Стол на сей раз оказался накрытым на двенадцать персон. В глубоких мисках плескались щавелевые щи, посреди стола стояли плошки с густейшей сметаной, с варёными яйцами, зеленью и ломтями ржаной душистой ковриги. Наскоро помолившись, расселись за столом. Как ни пытался Стас пристроиться подальше от Дорофея, неисповедимыми путями всё равно оказался сидящим рядом с ним; только если утром он сидел слева от придурка, то теперь — справа. Видно, остальной народ тоже не горел желанием сидеть рядом с греком, рискуя получить полную солонку соли в щи или яичную скорлупу за шиворот.
Двенадцатой персоной за столом оказалась Маргарита Петровна. Все невольно отвлеклись от стола, засмотревшись на преподавательницу, которую в городе привыкли видеть в строгом учительском платье. Теперь, одетая почти по-походному: в блузку цвета хаки, похожую скорее на гимнастёрку, и в длинную клетчатую юбку, — однако же с дерзко непокрытой головой, она выглядела весьма привлекательно. Стас подумал, что тридцать пять — возраст, конечно, запредельный, но вот, оказывается, женщина и в старости может выглядеть красивой.
Маргарита Петровна села за стол, весело поздоровалась со всей честной компанией и спросила, как им понравилась экскурсия. Саша Ермилова, самая в группе маленькая, русые волосики в две косички, пискнула, что экскурсия им всем очень понравилась, и поинтересовалась, почему Маргарита Петровна с ними не ходила по монастырю.
— Я, детки, сюда приезжаю уже в пятый раз, — с некоторым раздражением сказала Маргарита Петровна. — Не думаю, что Паисий Порфирьевич в отношении архитектурных особенностей монастыря мне откроет какие-нибудь новые горизонты…
Да она атеистка, отметил про себя Стас, немало удивившись такому открытию. И не скрывает этого, наоборот, как бы выпячивает. И никто её допуска к работе с детьми не лишает. Странно. Вот уж действительно новые времена настают. Прощай, немытая Россия…
А повернувшись к столу, он увидел, что его миска со щами дематериализовалась, и вместо неё на скоблёной доске сидит грязно-бурый лягушонок и внимательно на него смотрит. Даже не просто смотрит, а, как бы сказать, со значением. Вот-вот швырнёт дароносицу или кадило. Даже ладаном запахло, как ночью в церкви.

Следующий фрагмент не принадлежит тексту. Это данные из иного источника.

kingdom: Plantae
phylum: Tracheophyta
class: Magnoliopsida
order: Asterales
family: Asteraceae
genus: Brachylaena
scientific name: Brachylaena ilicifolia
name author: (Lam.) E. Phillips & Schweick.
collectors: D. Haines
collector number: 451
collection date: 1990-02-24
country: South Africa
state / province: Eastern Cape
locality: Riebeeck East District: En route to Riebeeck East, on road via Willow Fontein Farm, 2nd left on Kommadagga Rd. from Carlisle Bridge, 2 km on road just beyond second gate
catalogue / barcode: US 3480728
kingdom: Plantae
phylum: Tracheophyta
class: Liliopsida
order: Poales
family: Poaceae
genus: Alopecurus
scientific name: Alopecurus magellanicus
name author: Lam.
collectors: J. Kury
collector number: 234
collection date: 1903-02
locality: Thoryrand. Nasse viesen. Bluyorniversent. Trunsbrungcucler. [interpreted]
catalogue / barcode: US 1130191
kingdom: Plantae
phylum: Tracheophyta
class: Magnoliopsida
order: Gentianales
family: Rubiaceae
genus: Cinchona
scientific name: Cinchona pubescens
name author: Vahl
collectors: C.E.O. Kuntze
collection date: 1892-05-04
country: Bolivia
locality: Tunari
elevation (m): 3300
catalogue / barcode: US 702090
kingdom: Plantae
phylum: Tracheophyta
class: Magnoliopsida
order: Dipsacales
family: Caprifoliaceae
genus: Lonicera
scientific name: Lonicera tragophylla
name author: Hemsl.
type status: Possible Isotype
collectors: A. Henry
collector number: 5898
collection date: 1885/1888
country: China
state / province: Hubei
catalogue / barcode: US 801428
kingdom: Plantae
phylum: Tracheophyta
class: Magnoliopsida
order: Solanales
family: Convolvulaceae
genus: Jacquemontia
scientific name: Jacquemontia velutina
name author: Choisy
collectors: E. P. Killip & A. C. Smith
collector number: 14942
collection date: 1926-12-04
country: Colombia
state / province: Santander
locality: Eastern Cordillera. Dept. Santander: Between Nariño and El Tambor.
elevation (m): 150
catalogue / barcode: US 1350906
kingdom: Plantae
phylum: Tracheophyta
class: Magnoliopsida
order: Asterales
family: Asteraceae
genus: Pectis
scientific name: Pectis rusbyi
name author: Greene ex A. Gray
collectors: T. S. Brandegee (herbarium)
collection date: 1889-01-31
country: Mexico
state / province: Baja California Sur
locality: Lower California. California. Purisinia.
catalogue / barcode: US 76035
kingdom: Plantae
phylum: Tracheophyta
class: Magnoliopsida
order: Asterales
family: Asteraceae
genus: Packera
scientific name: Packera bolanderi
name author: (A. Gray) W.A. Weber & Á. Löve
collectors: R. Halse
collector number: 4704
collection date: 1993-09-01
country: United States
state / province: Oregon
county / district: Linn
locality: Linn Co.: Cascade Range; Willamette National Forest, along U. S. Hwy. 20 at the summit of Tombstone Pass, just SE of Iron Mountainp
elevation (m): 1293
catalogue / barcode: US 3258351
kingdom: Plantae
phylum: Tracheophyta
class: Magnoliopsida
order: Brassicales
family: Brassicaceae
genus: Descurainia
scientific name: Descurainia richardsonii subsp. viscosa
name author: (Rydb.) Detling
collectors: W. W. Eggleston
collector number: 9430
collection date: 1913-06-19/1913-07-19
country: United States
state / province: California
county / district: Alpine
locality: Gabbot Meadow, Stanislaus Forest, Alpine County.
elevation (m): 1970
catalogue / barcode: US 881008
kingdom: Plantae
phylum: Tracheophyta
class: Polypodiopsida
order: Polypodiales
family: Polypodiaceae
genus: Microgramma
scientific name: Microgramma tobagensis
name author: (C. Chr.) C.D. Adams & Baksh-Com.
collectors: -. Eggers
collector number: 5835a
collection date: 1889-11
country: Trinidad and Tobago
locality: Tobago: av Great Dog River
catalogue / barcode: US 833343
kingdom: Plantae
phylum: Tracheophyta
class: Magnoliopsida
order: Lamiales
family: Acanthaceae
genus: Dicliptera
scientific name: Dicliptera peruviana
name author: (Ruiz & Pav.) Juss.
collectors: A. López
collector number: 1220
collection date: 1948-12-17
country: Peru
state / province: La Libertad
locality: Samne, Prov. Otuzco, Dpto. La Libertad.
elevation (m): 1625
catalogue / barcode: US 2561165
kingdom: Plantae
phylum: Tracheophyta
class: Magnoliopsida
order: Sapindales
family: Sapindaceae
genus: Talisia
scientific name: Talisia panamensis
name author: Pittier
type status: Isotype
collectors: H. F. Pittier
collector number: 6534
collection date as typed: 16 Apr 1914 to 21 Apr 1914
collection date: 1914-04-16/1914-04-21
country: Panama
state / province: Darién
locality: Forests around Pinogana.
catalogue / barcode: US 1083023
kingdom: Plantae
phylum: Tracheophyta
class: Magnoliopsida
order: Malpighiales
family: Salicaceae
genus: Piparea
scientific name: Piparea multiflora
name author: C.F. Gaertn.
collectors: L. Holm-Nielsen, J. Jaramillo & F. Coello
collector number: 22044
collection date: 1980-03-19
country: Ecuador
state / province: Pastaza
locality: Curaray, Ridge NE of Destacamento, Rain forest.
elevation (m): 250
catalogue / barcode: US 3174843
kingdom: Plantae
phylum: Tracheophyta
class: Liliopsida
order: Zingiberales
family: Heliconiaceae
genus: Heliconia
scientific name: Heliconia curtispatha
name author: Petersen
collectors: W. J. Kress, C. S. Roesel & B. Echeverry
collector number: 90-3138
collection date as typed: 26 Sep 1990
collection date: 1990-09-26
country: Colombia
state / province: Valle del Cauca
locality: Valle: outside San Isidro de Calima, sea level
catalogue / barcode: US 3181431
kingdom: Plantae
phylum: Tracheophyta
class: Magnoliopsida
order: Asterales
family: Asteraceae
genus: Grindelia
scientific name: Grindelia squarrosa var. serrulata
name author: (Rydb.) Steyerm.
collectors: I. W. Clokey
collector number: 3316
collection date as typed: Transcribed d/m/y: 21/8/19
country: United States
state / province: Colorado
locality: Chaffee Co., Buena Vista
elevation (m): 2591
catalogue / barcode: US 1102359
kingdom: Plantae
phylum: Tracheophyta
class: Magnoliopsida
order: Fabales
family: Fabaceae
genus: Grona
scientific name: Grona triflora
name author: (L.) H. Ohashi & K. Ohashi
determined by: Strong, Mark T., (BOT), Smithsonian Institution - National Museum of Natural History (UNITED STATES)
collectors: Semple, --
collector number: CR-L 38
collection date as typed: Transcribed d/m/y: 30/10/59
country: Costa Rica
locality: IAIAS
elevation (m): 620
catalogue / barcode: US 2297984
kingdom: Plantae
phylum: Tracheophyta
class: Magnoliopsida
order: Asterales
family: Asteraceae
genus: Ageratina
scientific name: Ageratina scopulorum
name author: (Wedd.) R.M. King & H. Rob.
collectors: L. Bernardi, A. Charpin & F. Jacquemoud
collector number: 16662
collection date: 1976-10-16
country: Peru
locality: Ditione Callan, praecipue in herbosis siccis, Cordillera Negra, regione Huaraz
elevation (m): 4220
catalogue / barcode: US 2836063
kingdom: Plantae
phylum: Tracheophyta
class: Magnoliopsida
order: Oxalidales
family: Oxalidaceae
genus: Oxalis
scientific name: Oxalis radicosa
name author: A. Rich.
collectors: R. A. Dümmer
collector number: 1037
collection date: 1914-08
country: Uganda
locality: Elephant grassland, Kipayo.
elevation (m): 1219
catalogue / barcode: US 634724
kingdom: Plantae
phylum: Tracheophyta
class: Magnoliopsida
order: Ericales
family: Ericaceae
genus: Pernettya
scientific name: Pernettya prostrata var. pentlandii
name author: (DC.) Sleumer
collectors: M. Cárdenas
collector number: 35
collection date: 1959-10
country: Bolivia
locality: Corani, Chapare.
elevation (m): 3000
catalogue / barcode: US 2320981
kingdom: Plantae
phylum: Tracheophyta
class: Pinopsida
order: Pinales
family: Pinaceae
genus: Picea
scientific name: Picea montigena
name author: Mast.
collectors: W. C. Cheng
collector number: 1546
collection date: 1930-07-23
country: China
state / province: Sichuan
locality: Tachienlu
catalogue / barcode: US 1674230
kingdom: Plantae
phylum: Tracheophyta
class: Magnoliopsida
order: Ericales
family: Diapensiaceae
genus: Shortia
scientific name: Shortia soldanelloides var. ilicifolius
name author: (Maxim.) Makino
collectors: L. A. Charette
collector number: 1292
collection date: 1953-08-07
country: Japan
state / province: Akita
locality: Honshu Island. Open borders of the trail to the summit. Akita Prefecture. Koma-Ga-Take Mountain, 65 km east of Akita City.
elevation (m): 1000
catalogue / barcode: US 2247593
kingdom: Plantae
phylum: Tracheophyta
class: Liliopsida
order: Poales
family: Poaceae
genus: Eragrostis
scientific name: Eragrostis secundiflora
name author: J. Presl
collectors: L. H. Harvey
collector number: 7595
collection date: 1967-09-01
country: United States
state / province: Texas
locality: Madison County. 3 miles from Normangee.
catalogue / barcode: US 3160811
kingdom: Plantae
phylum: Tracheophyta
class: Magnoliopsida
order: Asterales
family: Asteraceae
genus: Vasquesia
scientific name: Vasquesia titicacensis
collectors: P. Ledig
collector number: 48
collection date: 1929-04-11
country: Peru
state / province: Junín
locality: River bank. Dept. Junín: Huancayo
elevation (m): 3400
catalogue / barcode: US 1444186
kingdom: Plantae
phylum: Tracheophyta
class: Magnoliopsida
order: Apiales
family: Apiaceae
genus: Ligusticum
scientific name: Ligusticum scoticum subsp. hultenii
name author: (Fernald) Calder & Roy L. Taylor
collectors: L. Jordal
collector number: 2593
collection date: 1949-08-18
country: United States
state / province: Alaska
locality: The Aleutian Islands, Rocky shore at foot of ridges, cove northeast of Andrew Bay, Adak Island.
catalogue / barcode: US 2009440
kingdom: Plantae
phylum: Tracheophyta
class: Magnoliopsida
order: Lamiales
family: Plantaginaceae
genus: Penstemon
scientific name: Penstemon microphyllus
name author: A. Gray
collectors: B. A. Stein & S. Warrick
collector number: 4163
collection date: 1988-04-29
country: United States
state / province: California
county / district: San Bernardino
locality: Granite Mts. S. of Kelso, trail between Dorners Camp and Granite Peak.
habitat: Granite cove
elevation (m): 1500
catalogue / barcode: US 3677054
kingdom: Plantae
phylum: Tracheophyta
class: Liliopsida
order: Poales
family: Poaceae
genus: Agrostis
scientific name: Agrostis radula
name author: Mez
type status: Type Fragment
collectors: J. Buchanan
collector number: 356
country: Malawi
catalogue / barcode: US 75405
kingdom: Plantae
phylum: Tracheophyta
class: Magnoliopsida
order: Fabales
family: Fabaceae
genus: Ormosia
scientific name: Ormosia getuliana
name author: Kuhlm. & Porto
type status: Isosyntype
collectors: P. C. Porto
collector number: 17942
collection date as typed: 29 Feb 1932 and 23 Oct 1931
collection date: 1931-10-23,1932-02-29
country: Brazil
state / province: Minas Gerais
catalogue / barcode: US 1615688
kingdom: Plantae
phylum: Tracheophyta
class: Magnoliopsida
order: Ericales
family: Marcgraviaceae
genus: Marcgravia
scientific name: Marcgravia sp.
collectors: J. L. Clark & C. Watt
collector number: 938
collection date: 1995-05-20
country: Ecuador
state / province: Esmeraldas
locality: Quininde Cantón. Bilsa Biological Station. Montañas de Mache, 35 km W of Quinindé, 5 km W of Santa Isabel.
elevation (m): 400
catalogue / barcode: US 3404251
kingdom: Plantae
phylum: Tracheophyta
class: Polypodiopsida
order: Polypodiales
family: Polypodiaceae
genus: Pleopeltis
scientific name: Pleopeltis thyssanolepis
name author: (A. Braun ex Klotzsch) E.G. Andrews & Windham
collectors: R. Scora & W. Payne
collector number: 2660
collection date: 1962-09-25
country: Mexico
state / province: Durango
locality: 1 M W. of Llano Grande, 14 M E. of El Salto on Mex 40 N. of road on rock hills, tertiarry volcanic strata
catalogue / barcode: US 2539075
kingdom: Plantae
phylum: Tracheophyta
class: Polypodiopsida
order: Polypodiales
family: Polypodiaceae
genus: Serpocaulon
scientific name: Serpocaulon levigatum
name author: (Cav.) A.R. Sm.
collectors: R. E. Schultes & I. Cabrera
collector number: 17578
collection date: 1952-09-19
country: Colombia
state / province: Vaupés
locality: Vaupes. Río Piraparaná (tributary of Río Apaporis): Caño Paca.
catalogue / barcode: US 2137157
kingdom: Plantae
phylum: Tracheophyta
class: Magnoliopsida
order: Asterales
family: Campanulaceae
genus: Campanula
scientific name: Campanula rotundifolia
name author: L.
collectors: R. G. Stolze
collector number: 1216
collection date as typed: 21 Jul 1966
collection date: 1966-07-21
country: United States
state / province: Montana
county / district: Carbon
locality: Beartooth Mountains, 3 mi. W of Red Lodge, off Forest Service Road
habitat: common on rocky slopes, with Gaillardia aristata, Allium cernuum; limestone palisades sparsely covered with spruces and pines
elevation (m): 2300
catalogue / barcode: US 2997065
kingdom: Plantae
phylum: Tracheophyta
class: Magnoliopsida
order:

Стас закатил глаза и опрокинулся с лавки.
Ещё не открыв глаз, он почувствовал ужасающий холод, какого, пожалуй, никогда в жизни не испытывал. А когда он их открыл, то содрогнулся: вокруг торчал из снега, высоко вверх, мрачный лес, заиндевевший от мороза, а сам он валялся в сугробе, совсем без одежды и даже без нательного креста.
Стас вскочил, вернее, попытался вскочить, что далось ему с трудом. Он посмотрел на себя и не узнал своего тела: оно было как будто распухшим — минимум в полтора раза больше, чем обычно. «Уж не переселился ли я душой в Дорофея Василиади? — подумал он с нервным каким-то юмором и на всякий случай потрогал себя за лицо. Нет, лицо вроде было его собственное. — Опять сон, — решил он. — И премерзкий».
Холод становился невыносимым. Стас запрыгал на месте и замахал немеющими руками, высматривая какую-нибудь тропинку среди чёрных голых осин. Бесполезно.